Constipation in Children

Definition | Aetiology | Pathophysiology | Risk Factors | Signs and Symptoms | Investigations | Management

Definition

Constipation in children is a common condition characterised by infrequent, painful, or difficult defecation, often associated with stool withholding behaviour.

Aetiology

  • Functional constipation: most common, often due to dietary or behavioural factors.
  • Organic causes: less common, includes Hirschsprung’s disease, hypothyroidism, coeliac disease, and spinal abnormalities.
  • Medication-induced: opioids, anticholinergics, iron supplements.
  • Psychological factors: fear of painful defecation, toilet training issues, changes in routine.

Pathophysiology

  • Delayed colonic transit results in excessive water absorption from the stool, leading to hard, dry stools.
  • Withholding behaviours (e.g., crossing legs, clenching buttocks) further exacerbate constipation.
  • Chronic retention can lead to rectal dilation, reducing the sensation of the need to defecate.

Risk Factors

  • Low-fibre diet.
  • Inadequate fluid intake.
  • Delayed or difficult toilet training.
  • Previous painful defecation.
  • Emotional stress or anxiety.
  • Family history of constipation.

Signs and Symptoms

  • Infrequent bowel movements (<3 per week).
  • Hard, dry stools that are difficult to pass.
  • Straining, pain, or discomfort during defecation.
  • Abdominal pain and bloating.
  • Faecal soiling (encopresis) due to overflow incontinence.
  • Rectal bleeding due to anal fissures.

Investigations

  • Clinical diagnosis: based on history and symptom assessment.
  • Abdominal examination: palpable stool mass in the lower abdomen.
  • Digital rectal examination: rarely required but may be done if Hirschsprung’s disease is suspected.
  • Further tests: thyroid function tests, coeliac serology, or spinal imaging if organic cause suspected.

Management

1. First-Line Management:

  • Dietary modifications: increase fibre intake (fruits, vegetables, whole grains).
  • Hydration: encourage adequate fluid intake.
  • Toilet training: establish a regular toileting routine, encourage sitting on the toilet after meals.

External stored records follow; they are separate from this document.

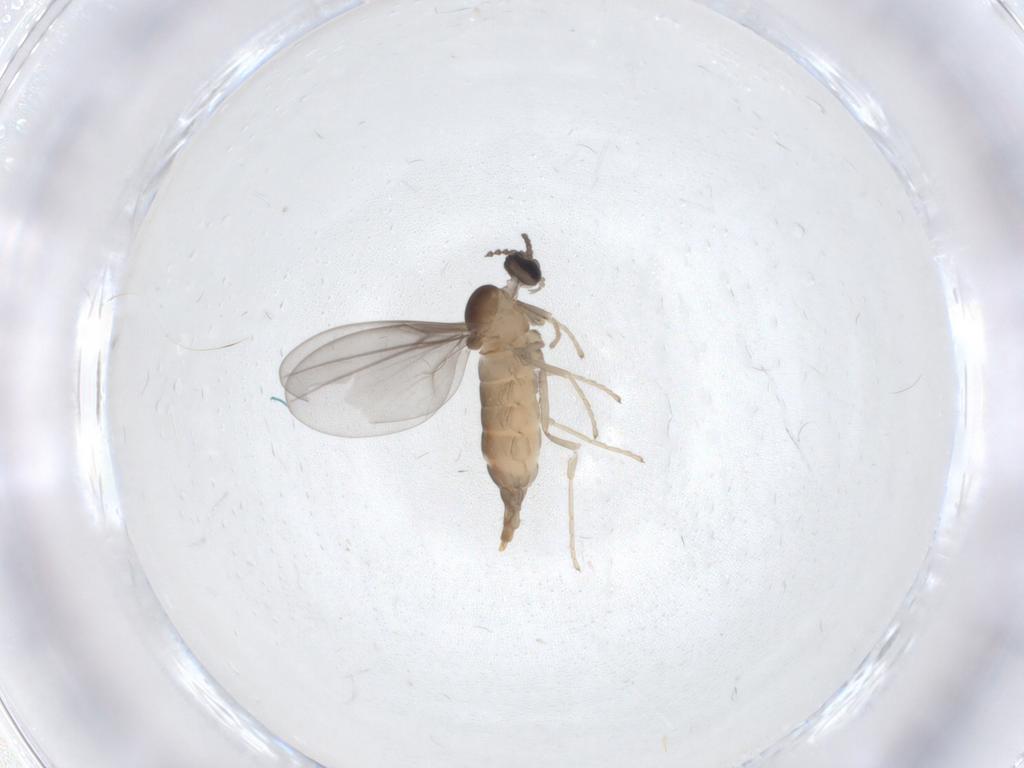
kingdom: Animalia
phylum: Arthropoda
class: Insecta
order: Diptera
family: Cecidomyiidae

2. Pharmacological Treatment:

  • First line laxative: macrogol (e.g., Movicol) for faecal disimpaction and maintenance.
  • Second line: lactulose if no response to macrogol.
  • Ongoing treatment: continue laxatives for several months and wean gradually once normal bowel habits are established.

3. Referral:

  • Paediatrics: if red flags suggest an underlying organic cause (e.g., failure to thrive, delayed passage of meconium, abnormal neurology).
  • Dietitian: if significant dietary intervention is required.
  • Psychology services: if behavioural issues are a contributing factor.